ATHLETIC SUPPORTERS

Nike turns sneaker shopping into a Wagnerian orgy of sense-surround theater

Published November 7, 1996 7:25PM (EST)

the busiest intersection of any city is known to retailers as the "Main Main." If the world could be said to have a Main Main, it would surely be found where 57th Street and Fifth Avenue meet in New York City. An estimated 40 to 70 million potential customers pass by this corner each year, to flash their cash in shops where the rents are $600 a month per square foot.

Despite being anchored by landmarks like Tiffany's and Trump Tower, this Mecca of capitalism had yet to be honored with a truly global temple. That is, until the opening of Nike Town New York last Friday. Much as Nike's designers and marketers have transformed the sneaker and an oversized check-mark into the vestments of a global cult, so have they reinvented the retail store as a point-of-purchase cathedral. Part museum, part theme park, part opera house, Nike Town New York is arguably the most powerfully persuasive retail environment ever built.
The store, which has a kind of frightening beauty, is the perfect architectural evocation of the "Just Do It" ethos, combining the will to achieve and the desire to participate with the urge to buy.
In-house architects Gordon Thompson III and John R. Hoke III conceived of the store as a "ship in a bottle." With cinematic perfection, the outer shell suggests a WPA-era high school gym, "a gym we all know and played in" as Hoke puts it. Its facade sports limestone pilasters bracketing the huge engraved words "Honor," "Courage," "Victory," and "Teamwork." And its interior features a shoe-scuffed court floor, weathered bleachers and even water-stained rafters.

Rising inside, however, is a marketing machine worthy, in its seamless mix of nostalgia and technological supremacy, of a future world's fair. Within steps of cases displaying eight of Carl Lewis's nine gold medals and the honest-to-god, for-real Stanley Cup, a streamline moderne radio replays the greatest moments of Michael Jordan's career as magnetically charged vitrines spin sprinter Michael Johnson's world-record-shattering cleats in mid-air. An homage to Nike co-founder Bill Bowerman, who engineered the company's first soles with a waffle iron, stands across from infrared measuring devices that calculate customers' shoe sizes.
Displayed throughout, in the Nike Town "neighborhoods" of "team sports," "outdoor gear," "golf," etc., is every product the company makes. Most noticeable, of course, are the shoes: all 150 versions arranged on two elliptical glass walls around a map of the globe set in a terrazzo floor.
Elegant as it is, however, Nike's new store risks playing like an arthouse movie between a cineplex and a porno palace. 57th Street's growing, disposable-income theme park offers formidable competition: The Warner Bros. Store directly across the street, for instance, invites its customers to play with lightning machines, while Wile E. Coyote morphs in an environment packed with every purchasable version of Bugs Bunny and his mates imaginable (given the extra marketing push by the wabbit's newest costar: Nike Guy Michael Jordan). Just around the corner, the Disney Store presents a pre-pubescent multiple orgasm of stuffed Pooh Bears and Pocahantas dolls heaped in a fest of swollen architectural forms. Even traditionally highbrow Gucci has joined midtown's new market of mediation, presenting its new line of seriously scanty evening wear via peek-a-boo videos visible through water-filled clefts in its storefront windows.

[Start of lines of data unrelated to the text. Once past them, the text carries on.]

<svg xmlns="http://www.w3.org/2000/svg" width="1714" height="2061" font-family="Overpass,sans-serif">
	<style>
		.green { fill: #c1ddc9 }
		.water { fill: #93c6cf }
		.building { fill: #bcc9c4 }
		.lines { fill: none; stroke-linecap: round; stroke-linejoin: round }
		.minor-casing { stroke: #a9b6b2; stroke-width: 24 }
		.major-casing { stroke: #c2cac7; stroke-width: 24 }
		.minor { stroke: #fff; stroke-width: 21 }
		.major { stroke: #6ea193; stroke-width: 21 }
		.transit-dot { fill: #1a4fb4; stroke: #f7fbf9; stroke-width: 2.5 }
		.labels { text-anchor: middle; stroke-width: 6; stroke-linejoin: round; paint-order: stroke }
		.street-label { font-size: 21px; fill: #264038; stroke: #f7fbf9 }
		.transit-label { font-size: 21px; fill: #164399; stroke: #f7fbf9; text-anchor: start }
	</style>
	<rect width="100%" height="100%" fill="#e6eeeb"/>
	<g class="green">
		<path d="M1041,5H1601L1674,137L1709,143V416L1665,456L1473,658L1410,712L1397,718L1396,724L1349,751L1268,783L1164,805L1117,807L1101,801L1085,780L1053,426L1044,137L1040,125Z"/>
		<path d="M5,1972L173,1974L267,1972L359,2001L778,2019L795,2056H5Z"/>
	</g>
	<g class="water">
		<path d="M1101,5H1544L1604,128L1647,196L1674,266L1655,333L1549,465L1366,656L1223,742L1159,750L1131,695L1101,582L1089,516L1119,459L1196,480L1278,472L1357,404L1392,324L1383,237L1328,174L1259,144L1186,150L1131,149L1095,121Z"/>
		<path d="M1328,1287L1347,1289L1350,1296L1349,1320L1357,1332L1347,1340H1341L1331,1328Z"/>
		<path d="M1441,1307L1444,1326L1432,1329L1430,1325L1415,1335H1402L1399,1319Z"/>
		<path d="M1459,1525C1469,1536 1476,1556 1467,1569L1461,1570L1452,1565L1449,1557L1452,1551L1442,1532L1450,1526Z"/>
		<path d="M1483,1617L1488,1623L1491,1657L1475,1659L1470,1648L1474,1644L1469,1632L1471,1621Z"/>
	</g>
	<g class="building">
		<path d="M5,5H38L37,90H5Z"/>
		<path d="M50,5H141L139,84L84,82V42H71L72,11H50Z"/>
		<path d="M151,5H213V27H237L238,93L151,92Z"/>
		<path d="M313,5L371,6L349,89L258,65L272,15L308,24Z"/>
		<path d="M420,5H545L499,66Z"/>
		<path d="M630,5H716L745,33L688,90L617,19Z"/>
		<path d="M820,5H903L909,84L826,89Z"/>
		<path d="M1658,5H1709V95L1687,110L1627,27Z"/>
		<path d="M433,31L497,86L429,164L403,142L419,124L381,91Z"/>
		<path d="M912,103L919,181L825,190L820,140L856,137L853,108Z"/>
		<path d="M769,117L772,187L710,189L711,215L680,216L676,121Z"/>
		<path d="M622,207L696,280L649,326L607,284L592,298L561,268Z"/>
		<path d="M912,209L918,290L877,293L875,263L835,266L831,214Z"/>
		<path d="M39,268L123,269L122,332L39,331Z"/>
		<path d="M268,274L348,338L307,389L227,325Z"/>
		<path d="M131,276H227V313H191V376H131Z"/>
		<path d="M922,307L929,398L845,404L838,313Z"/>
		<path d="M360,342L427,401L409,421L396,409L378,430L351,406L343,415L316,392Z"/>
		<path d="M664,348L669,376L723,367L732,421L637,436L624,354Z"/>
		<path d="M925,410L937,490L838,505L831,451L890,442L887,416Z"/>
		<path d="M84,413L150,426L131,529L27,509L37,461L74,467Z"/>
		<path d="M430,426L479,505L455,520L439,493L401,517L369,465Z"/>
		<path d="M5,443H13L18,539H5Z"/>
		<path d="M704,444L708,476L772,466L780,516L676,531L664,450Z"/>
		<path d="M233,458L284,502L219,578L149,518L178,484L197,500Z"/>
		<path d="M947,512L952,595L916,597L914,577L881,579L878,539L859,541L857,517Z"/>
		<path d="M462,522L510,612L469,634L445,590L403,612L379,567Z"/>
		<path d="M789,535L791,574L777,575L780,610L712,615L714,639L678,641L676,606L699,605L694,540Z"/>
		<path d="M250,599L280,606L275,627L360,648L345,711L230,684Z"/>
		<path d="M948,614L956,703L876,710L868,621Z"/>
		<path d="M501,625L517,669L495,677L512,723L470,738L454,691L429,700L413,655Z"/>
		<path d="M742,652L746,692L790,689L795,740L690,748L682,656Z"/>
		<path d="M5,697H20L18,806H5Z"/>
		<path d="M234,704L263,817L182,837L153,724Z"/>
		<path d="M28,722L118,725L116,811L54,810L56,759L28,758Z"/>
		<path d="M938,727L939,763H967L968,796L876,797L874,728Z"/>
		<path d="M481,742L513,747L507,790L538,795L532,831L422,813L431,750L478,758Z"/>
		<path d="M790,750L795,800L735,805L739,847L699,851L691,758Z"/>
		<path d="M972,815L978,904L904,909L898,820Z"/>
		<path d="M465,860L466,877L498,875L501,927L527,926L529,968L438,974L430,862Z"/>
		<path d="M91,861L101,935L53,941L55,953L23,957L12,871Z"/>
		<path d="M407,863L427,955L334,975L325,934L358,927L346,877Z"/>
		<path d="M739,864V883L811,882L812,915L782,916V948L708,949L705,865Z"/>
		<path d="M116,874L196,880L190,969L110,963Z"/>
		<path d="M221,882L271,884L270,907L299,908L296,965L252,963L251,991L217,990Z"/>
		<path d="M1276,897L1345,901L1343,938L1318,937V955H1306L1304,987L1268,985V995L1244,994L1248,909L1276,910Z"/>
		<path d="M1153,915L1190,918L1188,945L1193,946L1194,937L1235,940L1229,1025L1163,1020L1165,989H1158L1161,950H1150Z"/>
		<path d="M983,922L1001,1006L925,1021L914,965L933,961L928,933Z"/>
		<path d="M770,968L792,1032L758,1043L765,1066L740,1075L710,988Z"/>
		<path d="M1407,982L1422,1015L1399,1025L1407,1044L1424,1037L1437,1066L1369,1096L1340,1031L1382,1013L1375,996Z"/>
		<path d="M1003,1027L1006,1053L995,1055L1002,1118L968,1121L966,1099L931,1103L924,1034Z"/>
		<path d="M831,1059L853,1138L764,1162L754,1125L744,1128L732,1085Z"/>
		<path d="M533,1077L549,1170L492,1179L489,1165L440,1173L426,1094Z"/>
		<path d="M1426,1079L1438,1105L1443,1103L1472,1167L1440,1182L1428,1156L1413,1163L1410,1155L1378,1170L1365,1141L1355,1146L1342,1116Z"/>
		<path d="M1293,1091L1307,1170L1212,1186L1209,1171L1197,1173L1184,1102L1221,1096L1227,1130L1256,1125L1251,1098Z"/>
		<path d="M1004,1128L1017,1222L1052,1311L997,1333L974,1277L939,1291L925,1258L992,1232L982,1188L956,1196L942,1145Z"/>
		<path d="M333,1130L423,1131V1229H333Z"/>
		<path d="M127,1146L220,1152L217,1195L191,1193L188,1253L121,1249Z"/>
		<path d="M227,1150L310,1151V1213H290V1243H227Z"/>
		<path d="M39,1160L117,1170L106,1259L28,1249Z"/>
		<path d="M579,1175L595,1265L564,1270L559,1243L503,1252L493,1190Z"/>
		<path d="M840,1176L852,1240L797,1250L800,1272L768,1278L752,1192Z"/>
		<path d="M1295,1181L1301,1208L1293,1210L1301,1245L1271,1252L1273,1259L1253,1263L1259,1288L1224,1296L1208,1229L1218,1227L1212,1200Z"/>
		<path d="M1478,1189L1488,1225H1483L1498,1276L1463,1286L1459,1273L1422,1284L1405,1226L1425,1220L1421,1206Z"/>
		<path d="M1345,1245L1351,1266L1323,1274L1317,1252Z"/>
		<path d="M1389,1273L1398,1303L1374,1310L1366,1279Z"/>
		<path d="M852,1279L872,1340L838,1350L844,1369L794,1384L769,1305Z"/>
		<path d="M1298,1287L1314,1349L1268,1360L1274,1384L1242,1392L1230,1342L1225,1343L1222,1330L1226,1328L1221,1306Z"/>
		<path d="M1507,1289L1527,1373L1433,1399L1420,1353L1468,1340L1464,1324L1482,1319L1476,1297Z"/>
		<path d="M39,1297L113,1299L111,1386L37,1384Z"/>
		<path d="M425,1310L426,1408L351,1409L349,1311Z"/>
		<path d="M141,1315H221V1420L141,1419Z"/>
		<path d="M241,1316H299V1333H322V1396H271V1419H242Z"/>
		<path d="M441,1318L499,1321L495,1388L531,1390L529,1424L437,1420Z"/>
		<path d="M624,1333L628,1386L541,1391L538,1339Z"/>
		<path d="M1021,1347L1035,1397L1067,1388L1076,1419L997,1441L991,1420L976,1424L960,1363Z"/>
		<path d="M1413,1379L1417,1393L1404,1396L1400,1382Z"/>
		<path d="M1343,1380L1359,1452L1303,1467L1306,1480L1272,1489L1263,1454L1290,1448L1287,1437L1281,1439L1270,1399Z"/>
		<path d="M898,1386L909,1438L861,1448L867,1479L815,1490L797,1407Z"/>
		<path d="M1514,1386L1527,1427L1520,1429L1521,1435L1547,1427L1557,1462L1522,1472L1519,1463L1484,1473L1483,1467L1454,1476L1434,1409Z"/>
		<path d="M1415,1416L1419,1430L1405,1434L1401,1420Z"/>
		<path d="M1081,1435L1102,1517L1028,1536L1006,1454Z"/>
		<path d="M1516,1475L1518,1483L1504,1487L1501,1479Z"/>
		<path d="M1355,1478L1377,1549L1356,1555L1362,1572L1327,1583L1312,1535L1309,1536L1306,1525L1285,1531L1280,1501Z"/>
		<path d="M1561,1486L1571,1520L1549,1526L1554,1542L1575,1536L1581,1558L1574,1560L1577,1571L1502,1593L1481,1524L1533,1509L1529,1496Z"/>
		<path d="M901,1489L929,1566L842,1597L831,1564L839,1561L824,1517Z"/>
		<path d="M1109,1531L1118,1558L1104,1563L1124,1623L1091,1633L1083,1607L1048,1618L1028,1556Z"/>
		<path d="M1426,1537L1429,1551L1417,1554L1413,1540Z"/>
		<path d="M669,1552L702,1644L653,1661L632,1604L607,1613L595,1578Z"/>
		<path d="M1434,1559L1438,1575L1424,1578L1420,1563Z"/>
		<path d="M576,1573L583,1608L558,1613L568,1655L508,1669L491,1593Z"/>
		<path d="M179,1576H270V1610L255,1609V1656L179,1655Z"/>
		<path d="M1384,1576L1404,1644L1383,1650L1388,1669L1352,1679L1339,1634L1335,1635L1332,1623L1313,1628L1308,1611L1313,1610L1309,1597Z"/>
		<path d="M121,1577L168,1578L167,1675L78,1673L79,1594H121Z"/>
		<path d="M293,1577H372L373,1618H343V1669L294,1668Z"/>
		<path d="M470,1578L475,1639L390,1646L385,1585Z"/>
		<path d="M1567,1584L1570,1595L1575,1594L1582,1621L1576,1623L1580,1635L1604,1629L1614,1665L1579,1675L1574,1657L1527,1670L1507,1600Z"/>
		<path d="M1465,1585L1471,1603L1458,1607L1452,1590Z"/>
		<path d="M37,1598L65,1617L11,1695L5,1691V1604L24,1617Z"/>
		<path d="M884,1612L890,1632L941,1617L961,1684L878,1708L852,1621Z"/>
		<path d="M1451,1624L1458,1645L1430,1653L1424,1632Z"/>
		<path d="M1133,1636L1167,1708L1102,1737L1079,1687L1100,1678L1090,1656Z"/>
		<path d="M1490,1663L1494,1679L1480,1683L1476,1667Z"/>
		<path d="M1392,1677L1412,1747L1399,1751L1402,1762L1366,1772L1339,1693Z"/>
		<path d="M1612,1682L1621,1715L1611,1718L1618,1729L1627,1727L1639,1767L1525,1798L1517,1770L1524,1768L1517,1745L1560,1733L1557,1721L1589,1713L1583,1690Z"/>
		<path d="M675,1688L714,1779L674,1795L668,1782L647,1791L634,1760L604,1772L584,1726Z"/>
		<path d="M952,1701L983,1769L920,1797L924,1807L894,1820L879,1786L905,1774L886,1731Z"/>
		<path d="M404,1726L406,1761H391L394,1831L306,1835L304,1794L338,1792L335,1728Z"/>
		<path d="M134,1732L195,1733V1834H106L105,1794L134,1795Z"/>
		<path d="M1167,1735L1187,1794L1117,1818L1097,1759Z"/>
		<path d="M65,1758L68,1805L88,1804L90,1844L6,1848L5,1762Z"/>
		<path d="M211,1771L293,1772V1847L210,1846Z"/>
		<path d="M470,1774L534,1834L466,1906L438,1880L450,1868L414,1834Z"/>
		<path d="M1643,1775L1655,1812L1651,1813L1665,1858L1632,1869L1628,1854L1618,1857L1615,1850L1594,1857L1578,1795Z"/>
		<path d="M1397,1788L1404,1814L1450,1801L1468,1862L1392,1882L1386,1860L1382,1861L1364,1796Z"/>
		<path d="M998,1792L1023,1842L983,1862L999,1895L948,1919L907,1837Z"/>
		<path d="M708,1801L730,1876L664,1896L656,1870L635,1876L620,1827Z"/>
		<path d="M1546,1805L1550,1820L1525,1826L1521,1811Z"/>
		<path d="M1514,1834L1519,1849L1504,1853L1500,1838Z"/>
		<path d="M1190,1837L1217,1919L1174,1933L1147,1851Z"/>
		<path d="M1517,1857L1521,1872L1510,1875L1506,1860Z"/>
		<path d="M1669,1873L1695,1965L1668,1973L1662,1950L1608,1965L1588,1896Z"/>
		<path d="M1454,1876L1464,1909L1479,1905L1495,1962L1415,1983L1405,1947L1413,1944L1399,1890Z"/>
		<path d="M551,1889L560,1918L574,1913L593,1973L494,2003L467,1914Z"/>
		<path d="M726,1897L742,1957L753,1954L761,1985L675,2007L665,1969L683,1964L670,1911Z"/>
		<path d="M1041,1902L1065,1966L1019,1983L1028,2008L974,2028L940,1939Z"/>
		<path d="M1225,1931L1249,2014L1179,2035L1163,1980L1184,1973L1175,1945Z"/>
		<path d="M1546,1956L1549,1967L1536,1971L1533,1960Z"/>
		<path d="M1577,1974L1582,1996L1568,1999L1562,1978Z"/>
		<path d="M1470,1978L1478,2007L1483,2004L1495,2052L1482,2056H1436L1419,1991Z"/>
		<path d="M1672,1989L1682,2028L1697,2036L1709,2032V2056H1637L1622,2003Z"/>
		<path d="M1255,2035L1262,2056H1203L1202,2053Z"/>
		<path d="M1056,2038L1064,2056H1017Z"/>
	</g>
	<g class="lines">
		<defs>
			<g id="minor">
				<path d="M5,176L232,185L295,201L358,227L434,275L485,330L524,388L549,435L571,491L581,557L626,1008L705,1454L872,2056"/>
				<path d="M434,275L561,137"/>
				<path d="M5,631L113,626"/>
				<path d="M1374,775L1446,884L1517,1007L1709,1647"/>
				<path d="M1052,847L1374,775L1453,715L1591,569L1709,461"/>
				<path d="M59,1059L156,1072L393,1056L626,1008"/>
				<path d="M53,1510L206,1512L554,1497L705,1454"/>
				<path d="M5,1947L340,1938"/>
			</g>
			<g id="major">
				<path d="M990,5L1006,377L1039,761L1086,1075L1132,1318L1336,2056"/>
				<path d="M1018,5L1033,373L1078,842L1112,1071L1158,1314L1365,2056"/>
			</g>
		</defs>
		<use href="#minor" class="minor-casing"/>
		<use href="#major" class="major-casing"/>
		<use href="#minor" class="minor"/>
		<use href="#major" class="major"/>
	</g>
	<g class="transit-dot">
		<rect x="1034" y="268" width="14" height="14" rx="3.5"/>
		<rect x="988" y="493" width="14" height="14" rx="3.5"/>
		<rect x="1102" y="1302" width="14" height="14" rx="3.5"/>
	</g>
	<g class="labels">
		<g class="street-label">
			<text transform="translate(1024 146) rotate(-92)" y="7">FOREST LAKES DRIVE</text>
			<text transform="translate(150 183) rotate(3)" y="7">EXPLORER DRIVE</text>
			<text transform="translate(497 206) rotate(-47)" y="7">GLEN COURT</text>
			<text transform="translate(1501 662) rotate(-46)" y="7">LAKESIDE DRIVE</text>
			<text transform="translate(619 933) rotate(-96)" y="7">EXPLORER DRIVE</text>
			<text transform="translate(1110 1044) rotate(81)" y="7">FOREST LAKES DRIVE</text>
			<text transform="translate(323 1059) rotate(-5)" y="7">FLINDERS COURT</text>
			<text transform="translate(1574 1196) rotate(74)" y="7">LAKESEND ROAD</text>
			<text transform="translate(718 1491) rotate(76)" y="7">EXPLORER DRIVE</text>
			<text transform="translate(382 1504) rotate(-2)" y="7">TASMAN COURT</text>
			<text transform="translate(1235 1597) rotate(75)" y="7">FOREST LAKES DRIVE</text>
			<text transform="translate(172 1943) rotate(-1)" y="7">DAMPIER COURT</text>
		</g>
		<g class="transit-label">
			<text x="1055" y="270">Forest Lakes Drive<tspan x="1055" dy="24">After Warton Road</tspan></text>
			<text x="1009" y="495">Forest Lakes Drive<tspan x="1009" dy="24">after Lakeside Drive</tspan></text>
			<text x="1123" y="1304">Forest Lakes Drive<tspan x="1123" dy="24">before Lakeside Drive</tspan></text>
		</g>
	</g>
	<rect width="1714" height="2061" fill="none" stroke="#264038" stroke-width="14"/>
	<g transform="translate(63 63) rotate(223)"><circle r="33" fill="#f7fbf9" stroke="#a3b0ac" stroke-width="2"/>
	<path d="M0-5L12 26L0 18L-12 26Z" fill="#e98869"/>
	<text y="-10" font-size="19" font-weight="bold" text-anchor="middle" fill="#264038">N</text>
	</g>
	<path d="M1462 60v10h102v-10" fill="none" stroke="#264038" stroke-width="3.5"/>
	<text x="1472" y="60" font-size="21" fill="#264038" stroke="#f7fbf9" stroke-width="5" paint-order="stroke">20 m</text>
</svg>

These stores may only be crasser versions of the "retail theater" Nike itself invented six years ago when it introduced sound effects and video broadcasts in its first store in Portland, but they're keeping the heat on. Nike Town New York will have to clear an estimated $10 million just to stay flush with its landlord, Donald Trump. And even Nike spokesman Lee Weinstein admits the other Nike Towns across the country, despite their popularity, have not been "wildly profitable."

Yet if there's any doubt the company plans to stay ahead of the pack, keep your eye on the clock — the giant digital one in the rafters of the store's 60-foot-high atrium. Showcasing the kind of championship moves with which the company sold $6.5 billion worth of products globally last year, Nike begins a competition-crushing rally every twenty minutes when the clock shows one minute left.

The aerobically relentless electro-pop pulsing throughout the store is suddenly replaced by seductive tribal drumming and soccer chants. A 50-foot screen slowly descends as a kaleidoscopic light show draws the customers to the balconies overlooking the central atrium.
As the game clock hits zero, six video projectors begin a montage of winning moments by Nike's team of world-class athletes, intermingled with picturesque images of mere mortals giving their best in every sport from jogging to wheelchair racing. Electric guitars and gravely voices find a soaring midpoint between grunge and chorale. Sense-surround cheers from packed stadiums gust from speakers slyly hidden behind the rapt customers as a narrator intones a no-nonsense invitation to join the "cult of physicality" or be left as "guilty bystanders . . . squeaking in the face of challenge."

As the music fades and the screen rolls back up, the assembled crowds know what they now just have to do.

For the Main Main of the world, Nike has propelled "retail theater" into the realm of opera or, perhaps more accurately, a capitalist version of what the 19th-century Germans called Richard Wagner's soaring multi-media extravaganzas: the gesamtkunstwerk — "total artwork."

Much as Wagner blended nostalgia and modernity to create a powerful new theater, Nike has fashioned an art of persuasion in which the act of buying a shoe has become a vote for the infinite possibilities of physical achievement.

If the Wagnerian parallel seems like a Jordan-esque leap of logic, consider the fact that Nike Town Chicago has overpowered Navy Pier, Lincoln Park Zoo and the Chicago Art Institute as that city's most popular attraction every year since it opened in 1992. And then — if this development seems a little ominous — ponder the potential Nikeian parallels in Debussy's post-mortem on Wagner's legacy: "a beautiful sunset that was mistaken for a dawn."